Interventions should be directed to patients or to providers, or health care managers. Sadly, long term patient-focused intervention has shown to have no substantial effect on adherence [5], e.g. attempts with different types of patient reminding-systems for filling of prescriptions have shown no significant effects [6163], but the routine follow-up by the prescriber has displayed significant increasing adherence [11, 64]. An intervention directed to prescribers to decrease the complexity of the drug therapy, e.g. a change to one dosage a day instead of two, has also improved adherence [5]. Another intervention that have been suggested is the introduction of financial incentives or other rewards for patients who adhere to therapy [65].

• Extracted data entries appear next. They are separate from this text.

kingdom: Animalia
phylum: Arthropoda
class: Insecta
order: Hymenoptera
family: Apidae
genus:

A low rate of primary non-adherence not combined with a low rate of secondary non-adherence results in major costs for patients and society in terms of unnecessary drug sales. A reduction of the cost related to non-adherence can, therefore, also be achieved by interventions aimed at increasing primary non-adherence, e.g. modifying the drug reimbursement system to better correspond with patients' secondary non-adherence.

Strengths and limitations

The study is based on patient data on pharmacy claims without any sample, recall or interview bias for all patients with dispensed drugs in an entire national population. The study combined actual pharmacy claims data with general assumptions based on previous studies of different non-adherence rates for patients in different age groups, drug therapies, and with a varying number of dispensed drugs. A limitation is that the assumptions made in the present study are based on previous studies that often only focus on adherence to one specific long-term medical therapy. Results from previous studies concerning the non-adherence rate for short-term therapies, patients' age, and number of dispensed drugs per patient are often only qualitative. Consequently, certain of the assumptions about varying non-adherence rates in the present study are relatively rough. Furthermore, the register includes all dispensed prescriptions drugs but has no information regarding other types of drugs e.g. OTC-drugs and CAM. Nor has the register any information about the volume and the distribution of prescribed drugs that are not filled, nor as regards the rate of filled drug not taken as prescribed

Conclusions

Our estimate indicates that drug acquisition costs related to non-adherence represent a substantial proportion of the economic resources in the health care sector. A low rate of primary non-adherence, combined with a high rate of secondary non-adherence, contributes to a large amount of unnecessary medical spending. Thus, efforts of different types of interventions are needed to improve secondary adherence.